Un eccesso di vitamina D è caratterizzato da anoressia, vomito, stitichezza, ipertensione arteriosa e danno renale. Nella donna la carenza di estrogeni del periodo post-menopausale si evidenzia anche a livello scheletrico proprio per un difetto dell’azione dipendente dalla vitamina D.

Il metabolismo del calcio
Intestino

• L’assorbimento del calcio è possibile grazie all’azione della vitamina D
• Il paratormone promuove l’attivazione della vitamina D
• Il lattosio ne facilita l’assorbimento
• Alcuni fitati (vegetali) ostacolano l’assorbimento.
Rene
• Eliminazione del calcio (facilitata dalla calcitonina e inibita dal paratormone)

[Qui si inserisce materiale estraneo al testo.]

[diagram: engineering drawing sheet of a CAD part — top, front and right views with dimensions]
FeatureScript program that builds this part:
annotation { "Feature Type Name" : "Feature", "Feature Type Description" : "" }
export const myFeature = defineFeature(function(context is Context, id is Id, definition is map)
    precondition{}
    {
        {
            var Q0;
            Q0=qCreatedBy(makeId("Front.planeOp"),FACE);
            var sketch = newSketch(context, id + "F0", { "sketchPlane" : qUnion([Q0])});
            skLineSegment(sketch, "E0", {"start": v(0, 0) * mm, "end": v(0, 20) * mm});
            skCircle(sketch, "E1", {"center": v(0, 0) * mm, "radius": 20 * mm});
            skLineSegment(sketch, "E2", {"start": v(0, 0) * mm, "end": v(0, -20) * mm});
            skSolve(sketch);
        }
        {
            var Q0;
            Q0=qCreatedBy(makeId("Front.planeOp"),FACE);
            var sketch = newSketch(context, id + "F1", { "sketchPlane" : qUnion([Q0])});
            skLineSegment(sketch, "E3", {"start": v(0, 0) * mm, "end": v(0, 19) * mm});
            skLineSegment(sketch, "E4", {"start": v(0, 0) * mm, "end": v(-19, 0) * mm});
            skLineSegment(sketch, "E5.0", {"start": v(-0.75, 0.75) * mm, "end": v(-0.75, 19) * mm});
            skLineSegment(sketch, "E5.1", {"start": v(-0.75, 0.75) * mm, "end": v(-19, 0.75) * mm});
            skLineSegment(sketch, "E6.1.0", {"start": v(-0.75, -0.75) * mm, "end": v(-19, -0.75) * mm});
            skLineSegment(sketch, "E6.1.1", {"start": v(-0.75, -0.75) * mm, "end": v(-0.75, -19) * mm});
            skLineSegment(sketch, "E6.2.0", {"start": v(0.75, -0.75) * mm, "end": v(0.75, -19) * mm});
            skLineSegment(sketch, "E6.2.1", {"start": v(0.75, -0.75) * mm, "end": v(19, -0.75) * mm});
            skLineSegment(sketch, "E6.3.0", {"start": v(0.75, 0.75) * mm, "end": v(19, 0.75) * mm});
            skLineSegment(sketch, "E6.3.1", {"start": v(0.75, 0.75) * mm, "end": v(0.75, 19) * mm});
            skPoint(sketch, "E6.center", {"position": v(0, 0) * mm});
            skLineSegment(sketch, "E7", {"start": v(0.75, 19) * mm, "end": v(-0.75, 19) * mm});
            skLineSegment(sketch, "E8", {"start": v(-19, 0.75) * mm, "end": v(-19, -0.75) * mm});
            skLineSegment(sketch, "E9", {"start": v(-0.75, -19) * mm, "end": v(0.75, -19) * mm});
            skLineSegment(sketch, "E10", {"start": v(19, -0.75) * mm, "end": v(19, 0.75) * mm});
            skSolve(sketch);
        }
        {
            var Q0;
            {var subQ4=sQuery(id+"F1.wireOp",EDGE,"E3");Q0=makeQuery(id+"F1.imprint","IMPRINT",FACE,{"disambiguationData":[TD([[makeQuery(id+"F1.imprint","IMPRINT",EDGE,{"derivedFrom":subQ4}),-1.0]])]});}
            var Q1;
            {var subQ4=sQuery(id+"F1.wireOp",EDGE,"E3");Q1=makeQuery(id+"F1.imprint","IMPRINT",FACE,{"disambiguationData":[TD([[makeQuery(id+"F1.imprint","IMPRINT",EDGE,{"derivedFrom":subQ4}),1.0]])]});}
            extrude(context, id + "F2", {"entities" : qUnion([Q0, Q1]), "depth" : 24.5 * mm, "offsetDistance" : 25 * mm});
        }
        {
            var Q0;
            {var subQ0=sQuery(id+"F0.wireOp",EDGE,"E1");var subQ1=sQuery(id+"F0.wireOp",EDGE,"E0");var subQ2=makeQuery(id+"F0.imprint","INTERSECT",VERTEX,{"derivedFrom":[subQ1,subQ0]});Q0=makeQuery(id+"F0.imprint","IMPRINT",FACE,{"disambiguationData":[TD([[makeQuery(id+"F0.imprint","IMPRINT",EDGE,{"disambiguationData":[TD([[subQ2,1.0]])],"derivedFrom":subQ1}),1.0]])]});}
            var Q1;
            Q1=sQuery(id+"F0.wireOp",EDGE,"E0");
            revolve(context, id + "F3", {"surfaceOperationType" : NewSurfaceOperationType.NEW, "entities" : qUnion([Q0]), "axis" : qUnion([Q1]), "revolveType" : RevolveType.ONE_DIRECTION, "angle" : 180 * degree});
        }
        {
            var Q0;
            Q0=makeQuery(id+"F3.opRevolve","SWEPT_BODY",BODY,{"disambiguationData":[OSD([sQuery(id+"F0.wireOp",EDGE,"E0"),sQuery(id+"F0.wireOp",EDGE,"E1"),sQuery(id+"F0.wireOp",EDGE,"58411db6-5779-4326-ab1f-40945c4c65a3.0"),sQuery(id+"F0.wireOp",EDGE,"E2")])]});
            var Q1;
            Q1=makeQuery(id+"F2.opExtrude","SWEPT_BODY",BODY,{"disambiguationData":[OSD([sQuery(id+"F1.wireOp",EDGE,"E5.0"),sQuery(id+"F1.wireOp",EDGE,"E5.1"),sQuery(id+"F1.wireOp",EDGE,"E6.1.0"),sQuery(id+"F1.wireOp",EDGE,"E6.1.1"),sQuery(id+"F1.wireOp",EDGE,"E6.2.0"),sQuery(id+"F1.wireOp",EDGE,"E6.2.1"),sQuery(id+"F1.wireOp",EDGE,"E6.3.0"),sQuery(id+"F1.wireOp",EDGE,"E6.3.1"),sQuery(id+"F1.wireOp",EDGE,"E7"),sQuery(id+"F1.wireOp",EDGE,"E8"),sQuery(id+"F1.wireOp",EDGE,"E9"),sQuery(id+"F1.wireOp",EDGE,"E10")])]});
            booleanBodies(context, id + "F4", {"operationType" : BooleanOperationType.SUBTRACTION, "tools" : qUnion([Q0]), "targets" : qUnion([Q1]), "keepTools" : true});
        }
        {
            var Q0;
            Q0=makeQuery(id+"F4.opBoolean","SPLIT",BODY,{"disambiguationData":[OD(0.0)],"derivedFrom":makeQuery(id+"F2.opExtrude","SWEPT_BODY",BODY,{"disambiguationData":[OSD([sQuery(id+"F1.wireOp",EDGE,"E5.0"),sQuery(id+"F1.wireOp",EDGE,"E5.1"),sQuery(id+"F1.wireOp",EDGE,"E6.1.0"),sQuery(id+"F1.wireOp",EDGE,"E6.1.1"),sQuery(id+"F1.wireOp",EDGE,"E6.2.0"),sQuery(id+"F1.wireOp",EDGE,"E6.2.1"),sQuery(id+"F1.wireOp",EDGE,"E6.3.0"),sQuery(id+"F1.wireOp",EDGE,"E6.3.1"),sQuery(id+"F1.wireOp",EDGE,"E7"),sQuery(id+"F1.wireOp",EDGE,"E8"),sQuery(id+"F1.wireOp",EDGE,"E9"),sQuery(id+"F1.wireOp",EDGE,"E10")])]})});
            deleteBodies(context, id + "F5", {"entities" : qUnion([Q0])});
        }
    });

• Trasformazione (seconda idrossilazione) della vitamina D nella sua forma attiva
• Patologie renali determinano il rachitismo (resistente alla vitamina D) per difetto dei processi di idrossilazione della vitamina D.
Osso
• Sintesi proteica e calcificazione promossa dagli osteoblasti e inibita
dagli osteoclasti
• Il paratormone favorisce il riassorbimento del calcio dall’osso e contrasta l’ipocalcemia
• Le sollecitazioni meccaniche (esercizio fisico), la calcitonina, gli ormoni sessuali (estrogeni) e il GH aumentano la formazione e la crescita ossea.